We repeated the exercise, this time focusing on making a pizza. We taught the computer how to make a pepperoni, mushroom, sausage, bacon, olive, chicken wing, anchovy, and breadstick pizza (Yep. I think I hear Pizza Hut calling for the rights to this new creation.)

Afterwards, I opened it up for Q&A. There were a lot of great questions, but the two that really stuck with me were:

  1. Why should we care about coding?
  2. How does coding affect you?

These kids are in fifth grade and are already thinking about concepts such as how coding affects you. Take a moment and think about that.


I certainly learned a lot from the experience; and the students were definitely eager to learn more about code. It made me think about myself at that age and how my world was changed forever by simply learning something new.

Chris: Great Rise

My mission was to present to Great Falls Elementary. Great Falls is a Title 1 school, so I really wanted to show students that there are careers in technology that are just as attainable as any other career. In short, I wanted the students of Great Falls to have a Great Rise around technology.

I met with kids from Kindergarten through grade 5. For the younger kids, the focus was on how a computer works, along with the process of functional steps through critical thinking. The kids really picked up on the critical thinking bit, asking questions like, "Do I have to go to school for this?" and, "You play games all day?" I explained to the kids that it's OK to fail, as it forces you to think more about the solution to the problem.

Online programming problems were next, such as Google's Santa Tracker, which gave kids puzzles to solve logically. This project also introduced them to loops and how to get a task to repeat over and over again so they did not have to keep dragging in multiple examples. Throughout the coding examples, I did my best to answer questions like, "How much money can I make playing games, like you?"

For the older classes, I really wanted to show real code, which I compared to creating a recipe. Getting the kids to walk through actual recipes that they knew how to make really got the point across. While there were many yummy (and odd) recipes, the best example was chicken salad.
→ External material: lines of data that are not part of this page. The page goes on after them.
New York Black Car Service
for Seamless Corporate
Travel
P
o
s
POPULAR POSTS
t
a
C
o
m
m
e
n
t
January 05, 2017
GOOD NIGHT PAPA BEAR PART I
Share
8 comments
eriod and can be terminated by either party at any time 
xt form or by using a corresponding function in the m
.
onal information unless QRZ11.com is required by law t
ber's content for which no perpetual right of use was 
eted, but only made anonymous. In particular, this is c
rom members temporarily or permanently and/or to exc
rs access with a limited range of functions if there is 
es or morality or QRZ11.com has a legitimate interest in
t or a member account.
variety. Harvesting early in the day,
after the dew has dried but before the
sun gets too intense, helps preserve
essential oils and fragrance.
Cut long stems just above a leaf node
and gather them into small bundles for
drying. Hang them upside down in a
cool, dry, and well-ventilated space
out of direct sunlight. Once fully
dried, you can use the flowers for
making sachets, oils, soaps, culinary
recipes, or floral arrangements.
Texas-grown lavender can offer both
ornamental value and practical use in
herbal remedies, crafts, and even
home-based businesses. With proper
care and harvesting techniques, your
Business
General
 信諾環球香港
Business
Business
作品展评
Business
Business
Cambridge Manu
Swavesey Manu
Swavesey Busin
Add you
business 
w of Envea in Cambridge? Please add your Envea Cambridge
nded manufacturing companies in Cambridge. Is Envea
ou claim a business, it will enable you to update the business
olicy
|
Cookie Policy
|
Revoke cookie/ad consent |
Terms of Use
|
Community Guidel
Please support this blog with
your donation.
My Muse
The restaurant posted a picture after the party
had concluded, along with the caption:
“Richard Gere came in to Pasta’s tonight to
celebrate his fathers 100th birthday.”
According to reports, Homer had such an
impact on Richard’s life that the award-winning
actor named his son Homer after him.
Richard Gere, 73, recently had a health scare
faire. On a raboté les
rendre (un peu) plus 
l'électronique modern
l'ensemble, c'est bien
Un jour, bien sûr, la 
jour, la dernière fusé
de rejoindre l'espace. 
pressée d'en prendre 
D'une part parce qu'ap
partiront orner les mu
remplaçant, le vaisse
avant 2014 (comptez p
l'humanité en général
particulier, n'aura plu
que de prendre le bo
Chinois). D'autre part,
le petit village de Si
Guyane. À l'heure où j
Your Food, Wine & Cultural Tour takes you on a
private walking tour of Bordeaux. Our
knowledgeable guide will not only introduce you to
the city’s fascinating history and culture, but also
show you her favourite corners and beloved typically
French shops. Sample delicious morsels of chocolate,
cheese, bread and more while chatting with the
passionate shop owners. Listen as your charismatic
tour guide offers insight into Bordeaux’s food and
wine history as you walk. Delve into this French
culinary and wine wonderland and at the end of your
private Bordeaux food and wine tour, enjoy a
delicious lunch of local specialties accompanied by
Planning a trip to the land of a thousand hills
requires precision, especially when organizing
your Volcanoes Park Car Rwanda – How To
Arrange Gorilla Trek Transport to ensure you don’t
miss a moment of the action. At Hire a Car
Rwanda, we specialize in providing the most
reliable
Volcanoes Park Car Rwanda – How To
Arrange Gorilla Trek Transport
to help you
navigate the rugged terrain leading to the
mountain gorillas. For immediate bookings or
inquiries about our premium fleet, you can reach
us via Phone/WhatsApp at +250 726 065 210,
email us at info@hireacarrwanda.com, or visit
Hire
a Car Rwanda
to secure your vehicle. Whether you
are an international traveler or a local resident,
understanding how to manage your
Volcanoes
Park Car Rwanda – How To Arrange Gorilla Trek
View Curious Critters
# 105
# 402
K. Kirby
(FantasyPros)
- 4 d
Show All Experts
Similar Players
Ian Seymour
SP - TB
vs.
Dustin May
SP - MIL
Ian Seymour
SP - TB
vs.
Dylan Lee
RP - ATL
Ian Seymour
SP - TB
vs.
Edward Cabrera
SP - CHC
Several of the children did not really know what went into chicken salad (and really, who does?) Walking through the ingredients and combining them based on a recipe demonstrated that critical thinking is used everywhere.

Using the problems on Code.org/Star Wars, I showed the kids how to drag blocks of code that BB-8 move. The blocks of code can be shown in raw code form, allowing the students to see Javascript in the browser. I showed the Javascript program and chicken salad (which may also have Javascript in it) side-by-side to the kids. Many kids were able to compare the list of recipe directions to the instructions in a program for making games work.

Lastly, I facilitated an Hour of Code event with several parents. In that session, I opened up a web page to show the parents the code that makes the page. This is generally very eye opening and typically confuses those that see it for the first time. This is where I like to dive in to an editor, starting with a basic HTML layout in Sublime text and build out a simple page in a browser. By the end of the hour, I had shown how easy it is to create a simple website based on something they are passionate about. Finally, I showed the parents several different coding resources to use with their kids. The goal for parents is to spend time with their kids playing interactive games, and encouraging them to try new things.

chowie collage

I truly enjoy removing the barriers of technology to those that are new to it, which is what the HoC is all about.

The End. Or is it?

One of Skookum's ongoing objectives is involvement in the community. From programs like Night Shift and Giving Tuesday to hosting open Tech Talks to the Hour of Code, Skookum continues to help technology reach more people. The Hour of Code is a great idea and shows the thirst today's students and parents have for learning about programming. If you are a technical person and so inclined, reach out to your local schools and find a way to share your knowledge. The feeling is better than watching veows.